Nothing symbolizes the mystery and magnificence of Tibet more powerfully than the Potala Palace, one of the architectural wonders of the world. The vast complex, built on top of a 130m (427 ft) high crag, once completely dominated the surrounding landscape, its golden roof soaring 250m (820 ft) above the floor of the peaceful Lhasa valley. Even today in the bustling modern city, the Potala is an awesome sight against the backdrop of the mountains that ring Lhasa to the north.

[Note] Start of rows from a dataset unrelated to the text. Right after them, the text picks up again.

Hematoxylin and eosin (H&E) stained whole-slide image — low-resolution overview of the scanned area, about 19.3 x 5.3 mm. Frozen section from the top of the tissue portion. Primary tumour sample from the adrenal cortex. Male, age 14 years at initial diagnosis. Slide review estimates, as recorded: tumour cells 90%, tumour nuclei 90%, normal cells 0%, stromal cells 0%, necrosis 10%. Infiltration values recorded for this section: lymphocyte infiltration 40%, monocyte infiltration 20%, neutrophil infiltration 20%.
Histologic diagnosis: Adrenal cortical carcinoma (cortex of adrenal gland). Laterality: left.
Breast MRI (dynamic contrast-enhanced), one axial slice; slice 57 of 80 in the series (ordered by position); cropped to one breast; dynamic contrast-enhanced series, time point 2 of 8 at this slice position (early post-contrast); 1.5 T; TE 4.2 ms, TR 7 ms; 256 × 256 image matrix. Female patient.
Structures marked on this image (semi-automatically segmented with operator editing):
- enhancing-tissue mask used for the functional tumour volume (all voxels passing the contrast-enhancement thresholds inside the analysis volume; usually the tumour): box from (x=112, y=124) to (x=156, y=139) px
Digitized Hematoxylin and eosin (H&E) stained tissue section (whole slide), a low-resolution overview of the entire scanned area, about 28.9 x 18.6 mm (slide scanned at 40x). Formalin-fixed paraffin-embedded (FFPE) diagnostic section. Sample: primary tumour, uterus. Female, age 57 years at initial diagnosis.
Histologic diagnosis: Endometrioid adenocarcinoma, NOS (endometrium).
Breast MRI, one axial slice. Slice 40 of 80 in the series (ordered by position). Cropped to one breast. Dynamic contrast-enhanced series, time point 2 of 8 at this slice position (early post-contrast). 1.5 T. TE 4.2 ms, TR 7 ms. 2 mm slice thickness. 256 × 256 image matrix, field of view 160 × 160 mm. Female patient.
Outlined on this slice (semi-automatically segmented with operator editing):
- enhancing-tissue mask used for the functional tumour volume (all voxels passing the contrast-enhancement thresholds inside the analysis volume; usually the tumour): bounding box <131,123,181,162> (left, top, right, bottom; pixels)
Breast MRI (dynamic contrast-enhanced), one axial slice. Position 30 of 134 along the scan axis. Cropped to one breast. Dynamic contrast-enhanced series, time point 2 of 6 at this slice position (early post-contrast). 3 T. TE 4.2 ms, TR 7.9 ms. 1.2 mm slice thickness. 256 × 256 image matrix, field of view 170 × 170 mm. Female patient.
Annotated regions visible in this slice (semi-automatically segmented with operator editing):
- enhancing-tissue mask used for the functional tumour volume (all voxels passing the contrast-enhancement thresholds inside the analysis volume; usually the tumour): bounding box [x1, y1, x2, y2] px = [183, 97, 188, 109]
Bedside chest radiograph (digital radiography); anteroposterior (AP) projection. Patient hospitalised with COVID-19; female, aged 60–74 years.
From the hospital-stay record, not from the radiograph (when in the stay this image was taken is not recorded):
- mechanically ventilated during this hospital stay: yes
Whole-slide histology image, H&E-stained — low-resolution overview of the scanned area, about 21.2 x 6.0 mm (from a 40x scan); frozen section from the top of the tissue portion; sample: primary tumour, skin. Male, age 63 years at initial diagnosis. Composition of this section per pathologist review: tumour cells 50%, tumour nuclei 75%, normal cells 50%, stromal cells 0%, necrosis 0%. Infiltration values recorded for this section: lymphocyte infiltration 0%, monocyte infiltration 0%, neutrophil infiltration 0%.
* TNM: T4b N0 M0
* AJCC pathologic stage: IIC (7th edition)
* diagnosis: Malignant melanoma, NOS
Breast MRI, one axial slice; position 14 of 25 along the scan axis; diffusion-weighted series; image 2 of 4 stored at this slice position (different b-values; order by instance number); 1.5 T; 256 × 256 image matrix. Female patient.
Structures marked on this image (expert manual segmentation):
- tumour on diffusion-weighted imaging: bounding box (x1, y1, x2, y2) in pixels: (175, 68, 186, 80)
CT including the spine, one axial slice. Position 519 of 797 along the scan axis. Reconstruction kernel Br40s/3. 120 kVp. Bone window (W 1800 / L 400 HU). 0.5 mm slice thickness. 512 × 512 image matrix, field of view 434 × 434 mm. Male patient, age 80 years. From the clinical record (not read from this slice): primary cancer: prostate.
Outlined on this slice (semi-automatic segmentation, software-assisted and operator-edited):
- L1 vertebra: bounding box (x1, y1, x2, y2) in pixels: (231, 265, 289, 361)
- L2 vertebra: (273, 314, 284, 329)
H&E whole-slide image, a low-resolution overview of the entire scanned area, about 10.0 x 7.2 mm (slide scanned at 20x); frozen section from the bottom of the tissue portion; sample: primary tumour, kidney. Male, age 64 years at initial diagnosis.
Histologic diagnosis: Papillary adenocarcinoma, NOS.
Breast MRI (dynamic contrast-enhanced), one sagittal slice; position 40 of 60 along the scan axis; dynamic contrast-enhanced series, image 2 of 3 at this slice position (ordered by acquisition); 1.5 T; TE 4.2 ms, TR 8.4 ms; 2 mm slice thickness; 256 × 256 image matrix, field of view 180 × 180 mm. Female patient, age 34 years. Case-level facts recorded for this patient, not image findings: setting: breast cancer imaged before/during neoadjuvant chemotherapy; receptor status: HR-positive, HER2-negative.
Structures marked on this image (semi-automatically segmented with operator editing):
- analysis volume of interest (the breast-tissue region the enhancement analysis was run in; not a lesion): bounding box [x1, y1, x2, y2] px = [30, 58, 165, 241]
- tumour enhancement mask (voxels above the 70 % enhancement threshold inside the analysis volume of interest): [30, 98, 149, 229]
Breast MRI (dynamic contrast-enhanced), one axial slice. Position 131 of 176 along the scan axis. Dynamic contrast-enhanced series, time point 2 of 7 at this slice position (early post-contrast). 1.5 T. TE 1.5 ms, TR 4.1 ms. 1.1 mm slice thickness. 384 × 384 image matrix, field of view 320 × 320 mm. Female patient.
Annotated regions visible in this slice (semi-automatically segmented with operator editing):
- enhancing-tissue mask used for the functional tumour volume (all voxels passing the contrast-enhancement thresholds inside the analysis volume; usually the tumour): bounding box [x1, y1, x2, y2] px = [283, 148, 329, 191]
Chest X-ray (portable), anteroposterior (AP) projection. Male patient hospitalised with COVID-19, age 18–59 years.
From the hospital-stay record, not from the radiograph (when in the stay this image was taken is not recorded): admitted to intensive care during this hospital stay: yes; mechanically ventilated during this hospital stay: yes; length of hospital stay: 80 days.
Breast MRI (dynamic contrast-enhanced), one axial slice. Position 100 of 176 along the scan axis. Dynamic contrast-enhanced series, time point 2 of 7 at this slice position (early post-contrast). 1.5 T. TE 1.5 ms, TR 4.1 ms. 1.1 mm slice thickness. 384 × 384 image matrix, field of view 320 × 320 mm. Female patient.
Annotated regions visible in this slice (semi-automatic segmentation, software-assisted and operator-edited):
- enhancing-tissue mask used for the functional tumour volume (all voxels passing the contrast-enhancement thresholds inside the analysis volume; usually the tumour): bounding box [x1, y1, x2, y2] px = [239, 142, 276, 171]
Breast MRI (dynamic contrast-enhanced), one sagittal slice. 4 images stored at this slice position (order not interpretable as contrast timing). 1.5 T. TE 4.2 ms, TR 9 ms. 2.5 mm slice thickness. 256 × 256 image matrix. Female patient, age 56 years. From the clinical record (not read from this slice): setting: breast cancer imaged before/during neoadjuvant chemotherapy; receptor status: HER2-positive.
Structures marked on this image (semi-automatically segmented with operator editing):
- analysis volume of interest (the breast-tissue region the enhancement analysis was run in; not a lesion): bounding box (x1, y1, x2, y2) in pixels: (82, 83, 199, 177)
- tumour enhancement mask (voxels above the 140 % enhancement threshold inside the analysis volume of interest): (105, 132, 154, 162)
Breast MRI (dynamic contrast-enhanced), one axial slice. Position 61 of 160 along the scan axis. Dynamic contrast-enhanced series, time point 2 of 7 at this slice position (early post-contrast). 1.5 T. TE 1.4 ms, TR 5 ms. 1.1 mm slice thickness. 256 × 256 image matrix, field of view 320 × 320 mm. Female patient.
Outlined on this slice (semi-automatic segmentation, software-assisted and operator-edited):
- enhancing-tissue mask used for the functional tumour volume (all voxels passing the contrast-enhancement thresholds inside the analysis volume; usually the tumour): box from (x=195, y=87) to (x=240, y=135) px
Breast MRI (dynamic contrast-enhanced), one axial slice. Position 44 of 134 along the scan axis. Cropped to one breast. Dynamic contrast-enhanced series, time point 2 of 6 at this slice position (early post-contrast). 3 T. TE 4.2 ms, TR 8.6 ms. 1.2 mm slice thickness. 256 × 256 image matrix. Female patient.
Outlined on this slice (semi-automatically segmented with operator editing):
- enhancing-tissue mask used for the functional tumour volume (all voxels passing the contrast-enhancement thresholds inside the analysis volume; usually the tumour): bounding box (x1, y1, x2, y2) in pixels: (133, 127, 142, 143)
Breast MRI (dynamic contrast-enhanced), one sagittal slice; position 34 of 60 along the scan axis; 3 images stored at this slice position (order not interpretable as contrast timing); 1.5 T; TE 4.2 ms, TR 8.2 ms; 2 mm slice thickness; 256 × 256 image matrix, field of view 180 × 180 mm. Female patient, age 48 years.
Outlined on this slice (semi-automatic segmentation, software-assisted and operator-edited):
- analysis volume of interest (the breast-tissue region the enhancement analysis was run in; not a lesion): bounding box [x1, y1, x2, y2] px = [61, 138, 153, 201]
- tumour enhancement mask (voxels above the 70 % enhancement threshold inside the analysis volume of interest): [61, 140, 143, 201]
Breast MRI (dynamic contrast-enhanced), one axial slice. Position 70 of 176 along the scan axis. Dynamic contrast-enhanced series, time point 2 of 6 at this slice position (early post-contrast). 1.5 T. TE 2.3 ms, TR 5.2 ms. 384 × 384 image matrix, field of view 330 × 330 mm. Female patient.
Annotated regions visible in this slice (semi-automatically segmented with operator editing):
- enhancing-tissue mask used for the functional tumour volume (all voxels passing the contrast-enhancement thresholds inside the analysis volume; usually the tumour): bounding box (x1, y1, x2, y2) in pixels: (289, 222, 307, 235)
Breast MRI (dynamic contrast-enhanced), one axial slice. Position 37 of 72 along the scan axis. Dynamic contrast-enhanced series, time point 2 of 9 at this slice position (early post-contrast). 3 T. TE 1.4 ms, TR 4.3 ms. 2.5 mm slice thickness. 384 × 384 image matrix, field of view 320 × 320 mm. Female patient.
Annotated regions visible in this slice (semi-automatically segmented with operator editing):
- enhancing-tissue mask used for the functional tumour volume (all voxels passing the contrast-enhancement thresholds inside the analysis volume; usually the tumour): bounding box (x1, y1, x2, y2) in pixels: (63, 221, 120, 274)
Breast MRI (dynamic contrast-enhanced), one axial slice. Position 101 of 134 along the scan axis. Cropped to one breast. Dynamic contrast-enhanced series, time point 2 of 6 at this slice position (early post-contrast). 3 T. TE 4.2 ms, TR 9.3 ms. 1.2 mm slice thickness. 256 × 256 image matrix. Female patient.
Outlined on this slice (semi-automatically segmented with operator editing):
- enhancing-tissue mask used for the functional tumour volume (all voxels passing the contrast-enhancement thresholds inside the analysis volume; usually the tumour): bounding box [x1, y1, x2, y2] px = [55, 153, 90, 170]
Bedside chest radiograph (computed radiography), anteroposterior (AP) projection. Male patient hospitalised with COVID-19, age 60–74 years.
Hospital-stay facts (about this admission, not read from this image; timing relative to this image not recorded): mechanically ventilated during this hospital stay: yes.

King Songtsen Gampo first built a palace on the site in the seventh century. The history of the present structure dates from 1645, when the fifth Dalai Lama (1617-1682) began construction of a palace that took 50 years to complete. From that time, the Potala supplanted the Drepung Monastery as the seat of the Dalai Lamas and the center of political power in Tibet. The complex grew over the centuries, each Dalai Lama preserving the mansions of the last and building his own. The labyrinthine interior contains over 1000 rooms, but the basic layout comprises the White Palace, which holds the living quarters of the Dalai Lama, and the Red Palace, which is the central building rising above the White Palace. The Red Palace contains many of the most beautiful halls and chapels, being completely devoted to religious study and prayer.
Upon entering the East Portal, visitors see the Deyang Shar courtyard which separates the White Palace from the Red Palace. It is in this courtyard that the Dalai Lamas watched Tibetan opera. The White Palace lies to the west of the courtyard. On the fourth floor is the Great East Hall, the largest hall in White Palace. The living quarters and offices of regents are on the fifth and sixth floors, and the top floor consists of the East and West Chambers of Sunshine, where the Dalai Lamas lived, worked and studied.
The multi-level Red Palace is a maze of halls, chapels and libraries with smaller galleries and winding passages. Here and there, tall banks of niches, their topmost levels half-hidden in the gloom, store thousands of precious sutras wrapped in yellow cloth.
The main central hall of the Red Palace is the Great West Hall which consists of four great chapels in honor of the builder of the Potala, the Fifth Dalai Lama. The hall is noted for its fine murals depicting events in the fifth Dalai Lama's life: one of the most famous depicts the visit by the Fifth Dalai Lama to Emperor Shunzhi in Beijing in1652. The corridor upstairs also features murals on a variety of religious themes.
There are another three chapels around the Great West Hall. The North Chapel centers on a crowned Sakyamuni and a statue of the Fifth Dalai Lama, and on the left is the gold stupa tomb of the Eleventh Dalai Lama (1838-1856), with rows of Medicine Buddhas, who were the heavenly healers. The East Chapel is consecrated to Tsongkhapa, the founder of the Gelugpa school. His two-meter-high figure is surrounded by 70 statues of other famous lamas. The South Chapel is dedicated to Padmasambhava, a famous Indian monk who introduced Esoteric Buddhism to Tibet in the eighth century. The West Chapel is the famous Stupa Chapel, where the stupa-tombs of the Fifth, Tenth and Twelfth Dalai Lamas are situated. It is the tomb of the "great Fifth" that dominates: 14.85 meters (over 48 ft) high, it is covered by more than 3,000 kilograms (about 6,613 pounds) of gold foil and decorated with pearls, gems, coral, amber and agate.
In the middle of the Red Palace are the only two structures that have survived from the seventh century: the Dharma Cave and the Saint's Chapel. The Dharma Cave was the place where King Songtsen Gampo is believed to have studied Buddhism: the statues of King Songtsen Gampo, Princess Wencheng, and Princess Bhrikuti date from the seventh century. The Saint's Chapel on the third floor is the holiest shrine in the Potala, and contains an ancient jeweled statue of the Bodhisattva Avalokitesvara, or bodhisattva of compassion, known as Chenrezi in Tibet.
To the west of the Great West Hall is the stupa chapel of the thirteenth Dalai Lama (1876-1933). Built in 1934, it is the latest structure in the Potala. The huge stupa is almost as tall as the fifth Dalai Lama's, which indicates the reverence in which the memory of the thirteenth Dalai Lama is held.
Because of the impact of tourism on this iconic building, no more than 2300 tourists and pilgrims are allowed in each day, and the duration of all visits is limited to one hour. Visits must be booked ahead of time. Make sure you arrange this, if it is not already part of a pre-booked itinerary. Remember to bring your passport with you to the Potala, as your passport number will be checked against the reservation list.
The visit to the Potala involves some steep stairways and a lot of walking, so if your schedule allows it, put off your visit to the Potala until your second or third day in Lhasa, to give you time to get used to the altitude.
Do not smoke inside the building, and carefully observe all photography restrictions.